Was it, we may well wonder, that development that enticed the great migratory tribal peoples who appear to have arrived from further north into the Himalayan territories and beyond, to settle around, and within the lands of Bangladesh, probably beginning as much as 7,000 years ago.

And it was, of course, that development of trade that probably lay behind the development of an early, sophisticated, culture that was originally animist, evolving into shamanic, into those of Hindu, Jain, and Buddhist, all of which certainly had roots hereabouts.

As we come closer to the birth of Bangladesh, in 1971, the circumstantial evidence accumulates.

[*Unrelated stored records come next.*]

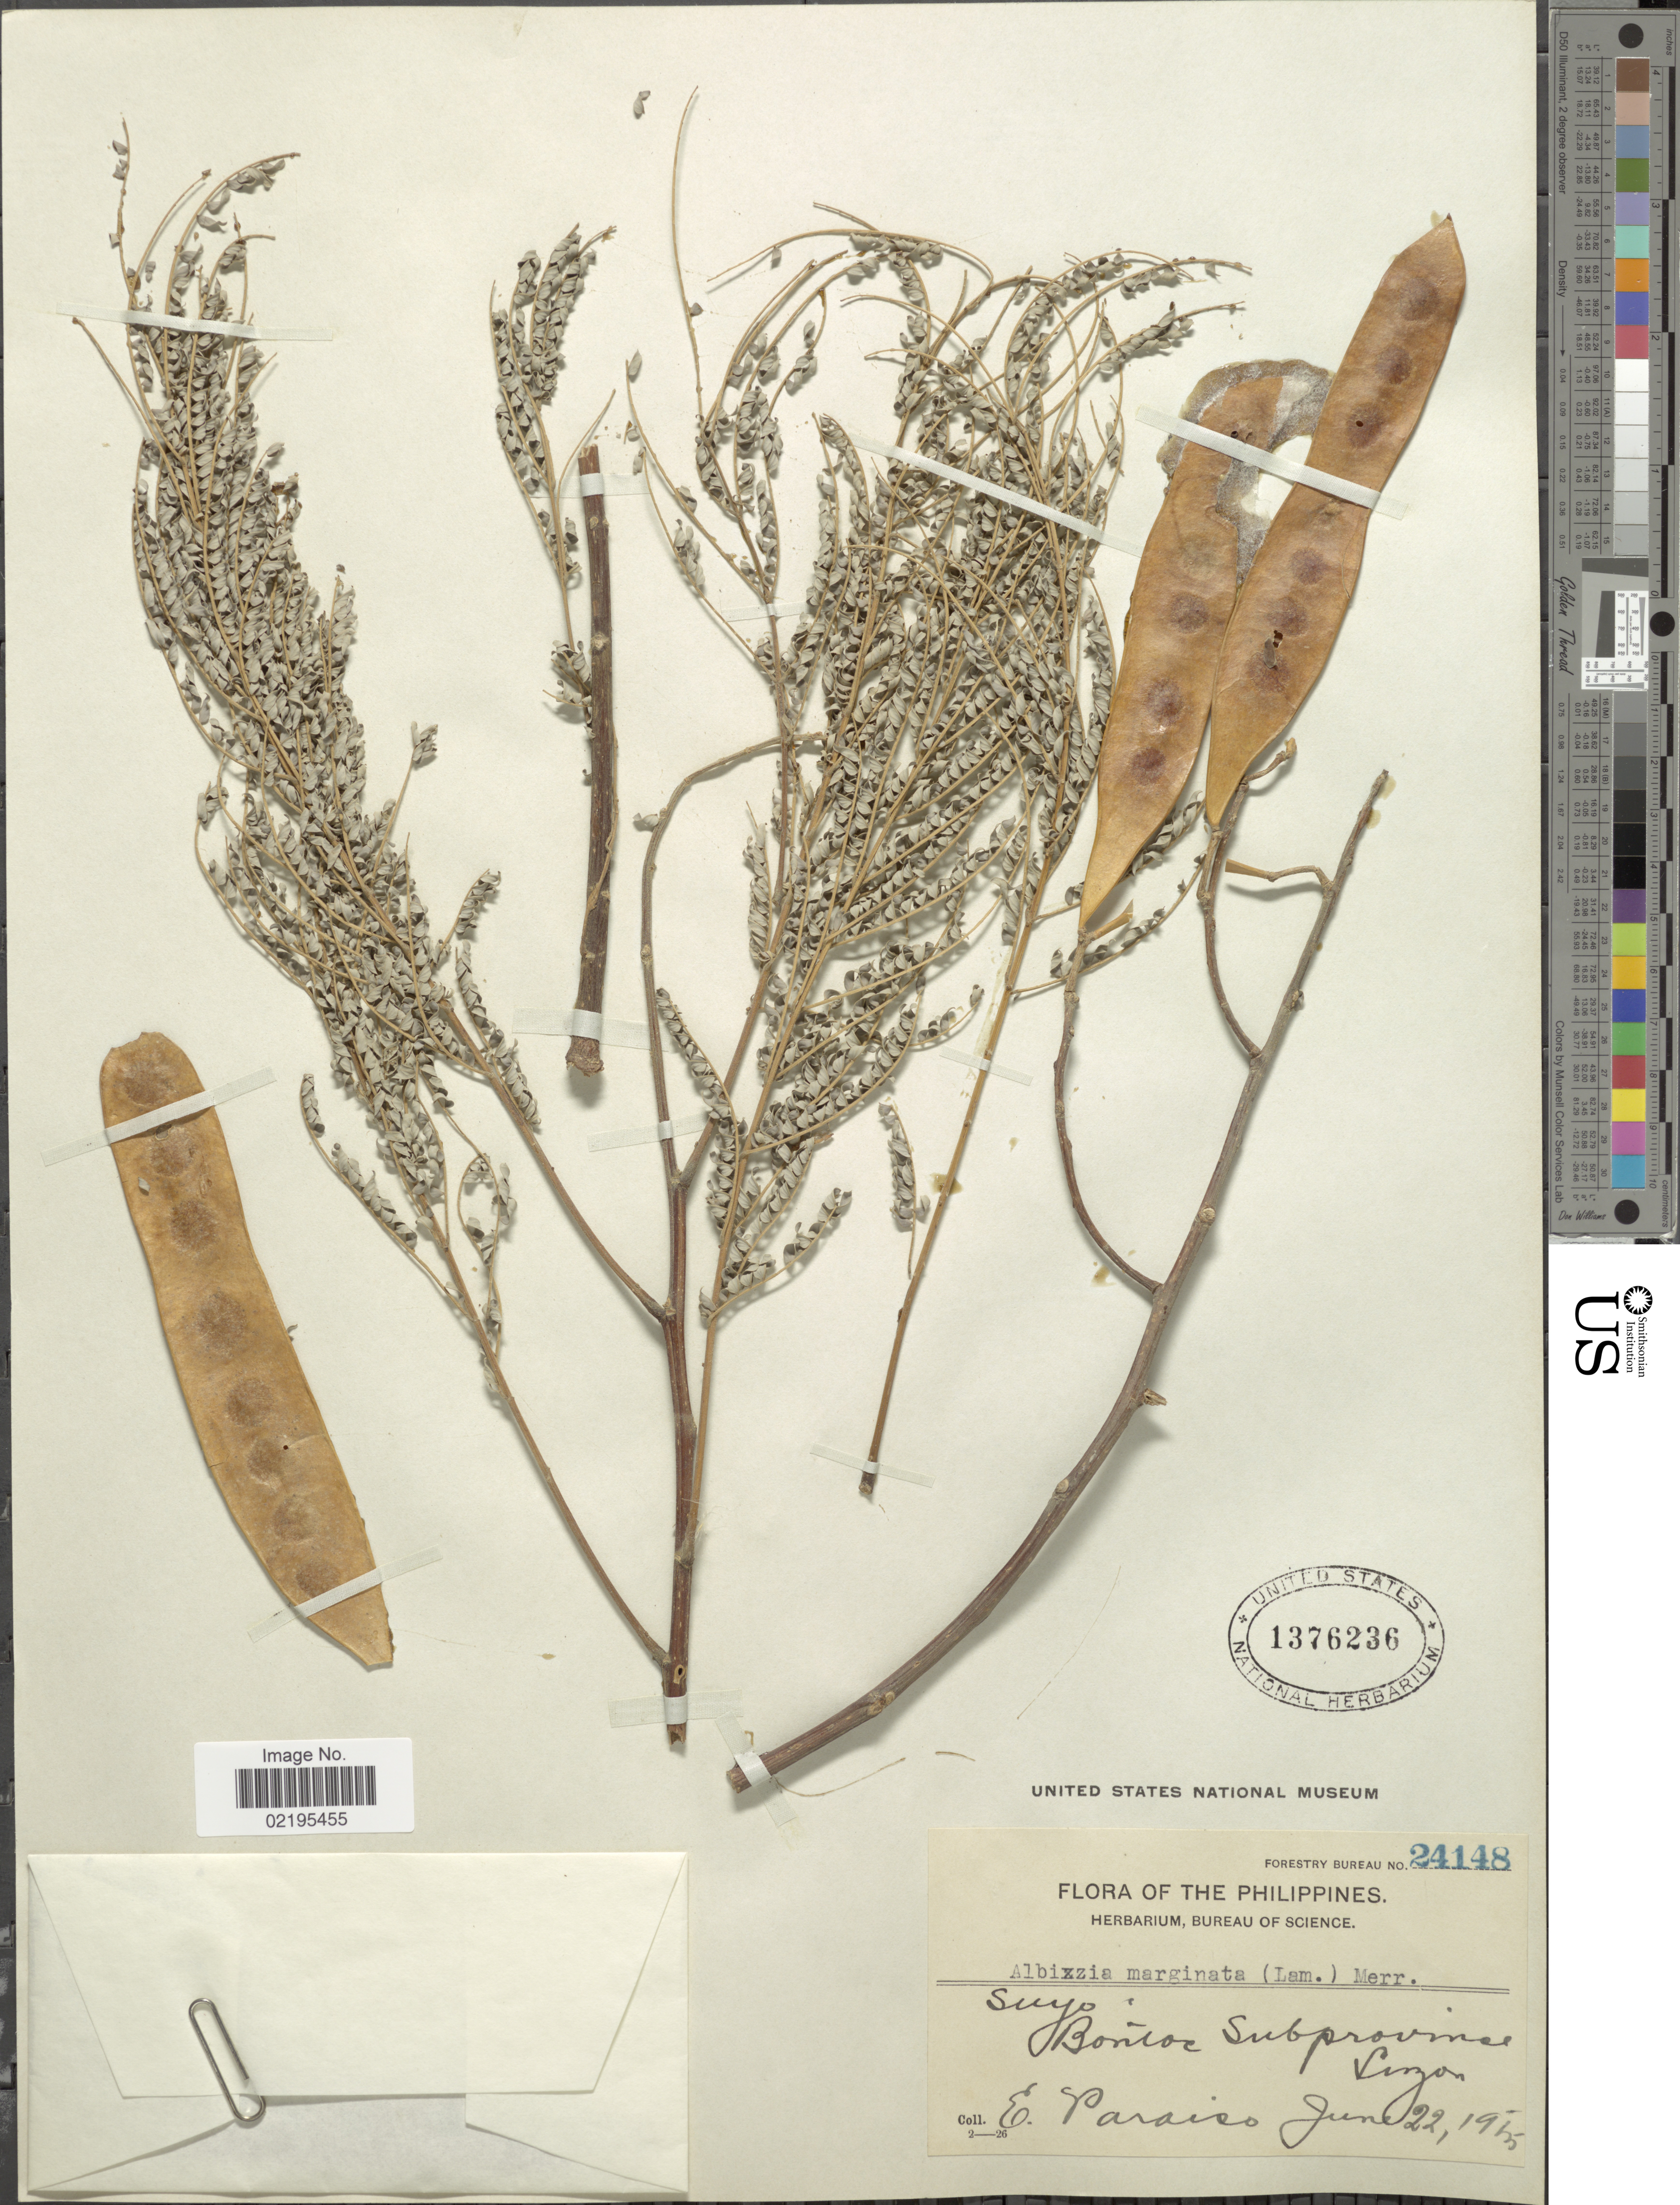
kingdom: Plantae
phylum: Tracheophyta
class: Magnoliopsida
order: Fabales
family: Fabaceae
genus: Albizia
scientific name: Albizia chinensis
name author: (Osbeck) Merr.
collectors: E. Paraiso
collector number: Forestry Bureau 24148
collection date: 1955-06-22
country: Philippines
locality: Suyo, Bontoc Subprovince, Luzon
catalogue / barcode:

If there were no Gangaridai, of which, today, we may reasonably decide, whatever the Indians claim, that the huge, largely unexcavated site at Wari Bateshwar was the eponymous capital mentioned by the first century Roman geographer and historian, Strabo. Then why, in the third century BCE would the Greek writer Apollonius of Rhodes, in his famous re-writing of the even more famous legend of Jason, the Argonauts, and the Golden Fleece, have included a character named Datis, “a Chief of the Gangaridai”? Or, possibly the most famous of Roman poets, Virgil, in one of his famous Georgics, in the context of a Roman victory in Asia Minor, about 80 BCE, praise the “men of Gangaridai,” who evidently contributed to the victory, presumably as mercenaries in the Roman Army. That he “would celebrate in gold and ivory” that victory, may give a significant clue to the bounties amongst which, the Roman’s valued the deltaic Kingdom for!

The significance of these references, of course, being, especially in Apollonius’ case, not simply the mention, but that ancient writers and scholars, remote from the lands that are now Bangladesh, should very evidently, be familiar with the martial skills of ancestors of today’s people of Bangladesh?

In fact, there is unarguable circumstantial evidence for today’s Bangladesh encompassing the existence of very early, civilised human habitation, rich, not only in wealth, but also in culture -- developed through the generation of wealth, and international cultural exchange that is part of international trade.

Without doubt, if those alluvial deposits are not all carelessly excavated for commerce and urban development -- the archives left to rot and museum material to be exported, together, they potentially represent powerful evidence, both tangible and circumstantial, of one of the world’s earliest crossroads of human development -- here, in Bangladesh.